CHEZ LES ÉDITEURS. — Faisons maintenant un tour rapide des éditeurs. Nous avons toutes chances d’y rencontrer des Montdidériens, représentés par leurs œuvres.

  • Chez LIBERT. — Un « Eloge d’Antoine Froissart, prieur de N.-D. », « auctore Johanne Hollandre, Mondiderino ». 1614.
  • Chez ANTOINE ESTIENNE. — Du même, un in-octavo de 365 pages « Répliques à un ministre protestant ». 1623.
  • Chez FOUET. — La 6e édition de la « Vie de Pierre de Luxembourg, cardinal, évêque de Mets », ouvrage jouissant d’une telle vogue que la mode devint alors de donner aux enfants le prénom de « Pierre de Luxembourg ».
  • Chez JEAN BRANCHU. — 2 volumes in-8° de 400 pages chacun : « Histoire des Saincts papes, cardinaux et autres hommes illustres qui furent  prieurs ou régens en théologie du couvent de St-Jacques à Paris ), par Antoine Mallet. 1634-1645.
  • Chez DENYS LANGLOIS,  « à l’enseigne du Pélican » : « Les œuvres poétiques demaistre Adrian de la Morlière », nouvelle édition« guary de ses playes ». 1617. et : « Traité sur la coutume de Montdidier », par Claude Le Caron.
  • Chez DENYS MOREAU,  « à la Salamandre ». — « Le premier livre des Antiquités d’Amiens », par Adrian de la Morlière et les œuvres de Nicolas de Lestocq, prêtre, docteur en théologie, curé de St-Laurent, à Paris, fils d’Annibal de Lestocq, maïeur de Montdidier.
  • Chez SÉBASTIEN CRAMOISY. — « A la boutique de l’Angelier, au 1er pilier de la grande salle du Palais : « Les Antiquités et choses les plus remarquables de la ville d’Amiens ». 1642, et « Recueils de plusieurs nobles et illustres maisons vivantes et esleinies en l’étendue du diocèse d’Amiens », par Adrian de la Morlière.
  • Chez ANTONIUS DUZALLIER. — « via Jacobœa, sub signo coronœ aureae », 2 volumes in-folio de Bon de Merbes, enfant de Montdidier et principal du collège de cette ville : « Summa Christiana », ouvrage qui fut encore réimprimé, cent ans après la mort de l’auteur, à Turin et à Venise.
  • Un PEU PARTOUT. — Les œuvres de Charles Mallet, montdidérien, vicaire général de Rouen, ancien précepteur du futur archevêque de Paris François de Harlay, ouvrages édités à Rouen et répandus de Rouen à Paris, et de Paris jusqu’à Rome ; Charles Malletméritant le titre de « catholicœ veritatis defensor,acerrimus clypeum religionis et gladium ».Enfin, « Apud Ludovicum de la Fosse, via carmelitana, sub signo speculi », l’œuvre de Dom Bonaventure Fricourt, religieux bénédictin du Prieuré de Montdidier : « Tragœdia sancti Luglii et Lugliani, data apud montem. Desiderium, in au la Montdiderina ». 1665.

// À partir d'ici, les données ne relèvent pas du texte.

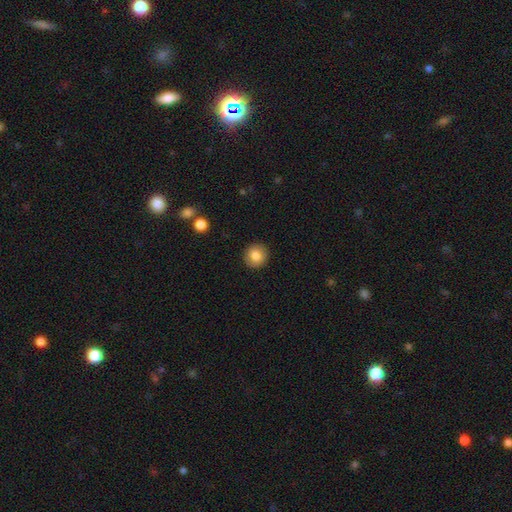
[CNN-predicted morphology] Overall: smooth (83%). How rounded: round (93%). Merging: none (92%).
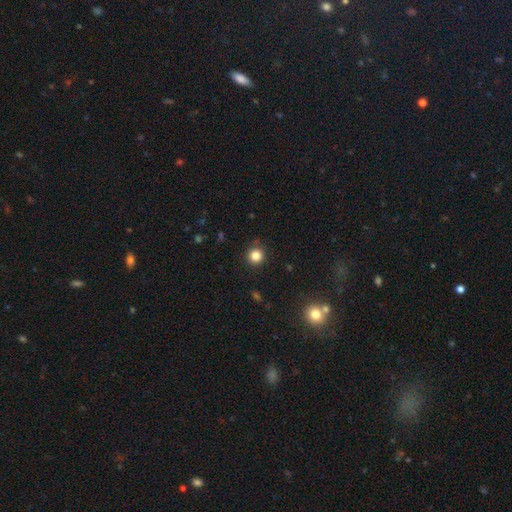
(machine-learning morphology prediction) A smooth galaxy with no disk features (83%) that is round (94%). Merging: none (90%).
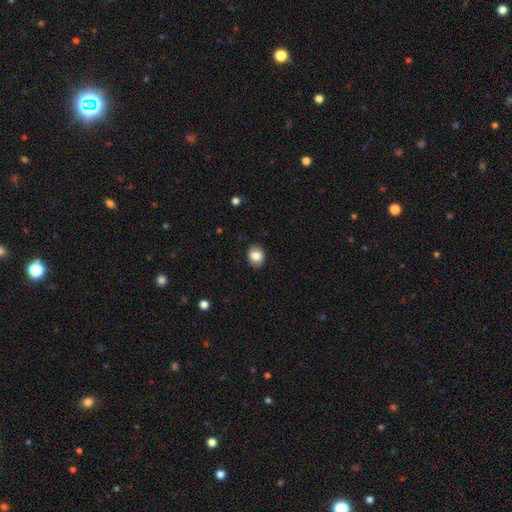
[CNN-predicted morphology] Smooth or featured? smooth (84%)
How rounded? in between (52%)
Merging? none (86%)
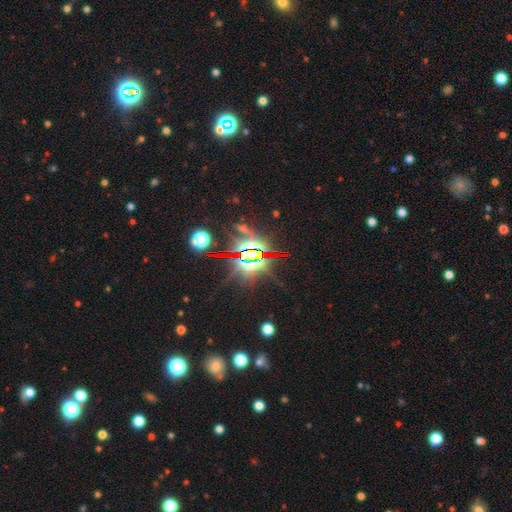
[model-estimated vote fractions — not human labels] A star or artifact, not a galaxy (83%).

Vote fractions:
- Smooth or featured? star or artifact: 83% / featured or disk: 10% / smooth: 7%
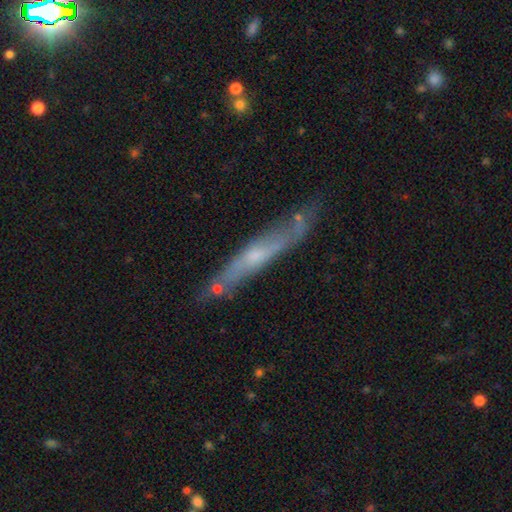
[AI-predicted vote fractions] A featured or disk galaxy (67%) viewed edge-on (73%).

Vote fractions:
- Smooth or featured? featured or disk: 67% / smooth: 26% / star or artifact: 8%
- Edge-on disk? yes: 73% / no: 27%
- Merging? none: 68% / minor disturbance: 22% / major disturbance: 6% / merger: 5%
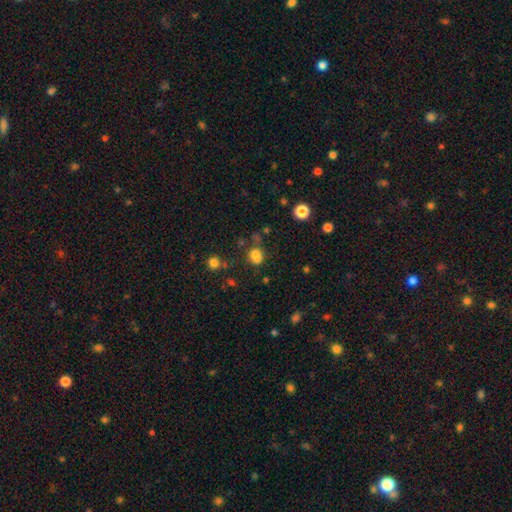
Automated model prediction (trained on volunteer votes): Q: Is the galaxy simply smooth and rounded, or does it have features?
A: smooth — 76%.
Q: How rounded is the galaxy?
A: round — 55%.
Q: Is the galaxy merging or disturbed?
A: none — 58%.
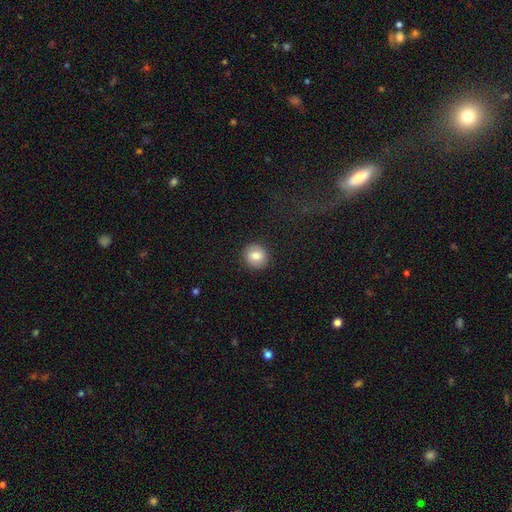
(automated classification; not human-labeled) Q: Smooth or featured?
A: smooth (82%); runner-up: featured or disk (10%)
Q: How rounded?
A: round (87%); runner-up: in between (13%)
Q: Merging?
A: none (90%); runner-up: minor disturbance (7%)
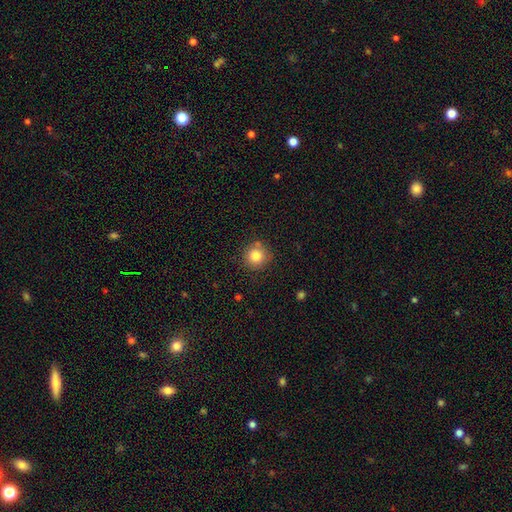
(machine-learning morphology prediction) This is clearly a smooth galaxy (82%). How rounded: clearly round (93%). Merging: clearly none (82%).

Ce qui prouve qu’en l’an de grâce 1655 on pouvait trouver, dans la petite ville de Montdidier, 28 jeunes gens capables d’interpréter une tragédie latine, et un auditoire capable d’écouter sans sourciller plus de 1.200 vers latins.

 

Dans les milieux ecclésiastiques et universitaires de la capitale, Montdidier avait la réputation d’être — entre toutes les villes de Picardie — la plus cultivée : « Cultissima urbs, cujus indigence cœteris Picardiœ ingenio prevalent », écrivait en 1648 le P. Briet dans sa géographie.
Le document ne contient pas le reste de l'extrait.